» Exercise aim:
Please copy each of the rows below, character for character, without changing anything.

Dataset items:
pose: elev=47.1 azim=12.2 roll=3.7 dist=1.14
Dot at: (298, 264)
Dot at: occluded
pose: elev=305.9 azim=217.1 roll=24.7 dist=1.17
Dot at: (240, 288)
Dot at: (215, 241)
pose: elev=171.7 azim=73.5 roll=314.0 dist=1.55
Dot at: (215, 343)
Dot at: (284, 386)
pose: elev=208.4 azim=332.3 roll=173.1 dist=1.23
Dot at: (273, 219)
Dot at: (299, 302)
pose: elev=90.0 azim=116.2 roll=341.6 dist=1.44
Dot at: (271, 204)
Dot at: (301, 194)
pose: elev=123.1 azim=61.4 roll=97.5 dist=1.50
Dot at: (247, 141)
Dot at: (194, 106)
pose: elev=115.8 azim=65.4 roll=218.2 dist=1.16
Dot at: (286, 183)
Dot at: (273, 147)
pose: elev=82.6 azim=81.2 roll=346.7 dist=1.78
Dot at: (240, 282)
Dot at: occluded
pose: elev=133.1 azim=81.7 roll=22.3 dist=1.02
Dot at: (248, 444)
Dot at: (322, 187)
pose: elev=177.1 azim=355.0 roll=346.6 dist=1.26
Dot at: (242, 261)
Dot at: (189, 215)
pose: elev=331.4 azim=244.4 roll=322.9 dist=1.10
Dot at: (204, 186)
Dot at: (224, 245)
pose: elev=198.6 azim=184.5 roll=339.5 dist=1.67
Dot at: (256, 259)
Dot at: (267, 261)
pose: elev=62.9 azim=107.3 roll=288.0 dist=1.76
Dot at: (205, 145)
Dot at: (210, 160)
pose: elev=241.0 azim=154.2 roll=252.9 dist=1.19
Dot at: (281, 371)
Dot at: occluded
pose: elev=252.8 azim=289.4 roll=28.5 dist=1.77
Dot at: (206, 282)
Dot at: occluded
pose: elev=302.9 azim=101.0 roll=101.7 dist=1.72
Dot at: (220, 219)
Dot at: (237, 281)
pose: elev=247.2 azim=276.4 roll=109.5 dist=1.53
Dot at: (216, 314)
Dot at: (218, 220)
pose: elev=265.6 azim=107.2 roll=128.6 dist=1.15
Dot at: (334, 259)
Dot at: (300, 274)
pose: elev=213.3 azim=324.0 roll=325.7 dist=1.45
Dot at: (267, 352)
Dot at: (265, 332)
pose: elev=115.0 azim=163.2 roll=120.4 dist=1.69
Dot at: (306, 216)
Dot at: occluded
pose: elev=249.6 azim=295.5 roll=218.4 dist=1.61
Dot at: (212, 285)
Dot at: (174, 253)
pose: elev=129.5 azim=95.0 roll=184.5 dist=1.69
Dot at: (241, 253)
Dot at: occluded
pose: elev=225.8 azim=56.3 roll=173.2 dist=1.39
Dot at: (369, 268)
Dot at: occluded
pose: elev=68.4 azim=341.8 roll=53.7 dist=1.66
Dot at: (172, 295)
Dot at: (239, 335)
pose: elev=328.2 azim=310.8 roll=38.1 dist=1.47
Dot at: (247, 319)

» Complete answer:
pose: elev=47.1 azim=12.2 roll=3.7 dist=1.14
Dot at: (298, 264)
Dot at: occluded
pose: elev=305.9 azim=217.1 roll=24.7 dist=1.17
Dot at: (240, 288)
Dot at: (215, 241)
pose: elev=171.7 azim=73.5 roll=314.0 dist=1.55
Dot at: (215, 343)
Dot at: (284, 386)
pose: elev=208.4 azim=332.3 roll=173.1 dist=1.23
Dot at: (273, 219)
Dot at: (299, 302)
pose: elev=90.0 azim=116.2 roll=341.6 dist=1.44
Dot at: (271, 204)
Dot at: (301, 194)
pose: elev=123.1 azim=61.4 roll=97.5 dist=1.50
Dot at: (247, 141)
Dot at: (194, 106)
pose: elev=115.8 azim=65.4 roll=218.2 dist=1.16
Dot at: (286, 183)
Dot at: (273, 147)
pose: elev=82.6 azim=81.2 roll=346.7 dist=1.78
Dot at: (240, 282)
Dot at: occluded
pose: elev=133.1 azim=81.7 roll=22.3 dist=1.02
Dot at: (248, 444)
Dot at: (322, 187)
pose: elev=177.1 azim=355.0 roll=346.6 dist=1.26
Dot at: (242, 261)
Dot at: (189, 215)
pose: elev=331.4 azim=244.4 roll=322.9 dist=1.10
Dot at: (204, 186)
Dot at: (224, 245)
pose: elev=198.6 azim=184.5 roll=339.5 dist=1.67
Dot at: (256, 259)
Dot at: (267, 261)
pose: elev=62.9 azim=107.3 roll=288.0 dist=1.76
Dot at: (205, 145)
Dot at: (210, 160)
pose: elev=241.0 azim=154.2 roll=252.9 dist=1.19
Dot at: (281, 371)
Dot at: occluded
pose: elev=252.8 azim=289.4 roll=28.5 dist=1.77
Dot at: (206, 282)
Dot at: occluded
pose: elev=302.9 azim=101.0 roll=101.7 dist=1.72
Dot at: (220, 219)
Dot at: (237, 281)
pose: elev=247.2 azim=276.4 roll=109.5 dist=1.53
Dot at: (216, 314)
Dot at: (218, 220)
pose: elev=265.6 azim=107.2 roll=128.6 dist=1.15
Dot at: (334, 259)
Dot at: (300, 274)
pose: elev=213.3 azim=324.0 roll=325.7 dist=1.45
Dot at: (267, 352)
Dot at: (265, 332)
pose: elev=115.0 azim=163.2 roll=120.4 dist=1.69
Dot at: (306, 216)
Dot at: occluded
pose: elev=249.6 azim=295.5 roll=218.4 dist=1.61
Dot at: (212, 285)
Dot at: (174, 253)
pose: elev=129.5 azim=95.0 roll=184.5 dist=1.69
Dot at: (241, 253)
Dot at: occluded
pose: elev=225.8 azim=56.3 roll=173.2 dist=1.39
Dot at: (369, 268)
Dot at: occluded
pose: elev=68.4 azim=341.8 roll=53.7 dist=1.66
Dot at: (172, 295)
Dot at: (239, 335)
pose: elev=328.2 azim=310.8 roll=38.1 dist=1.47
Dot at: (247, 319)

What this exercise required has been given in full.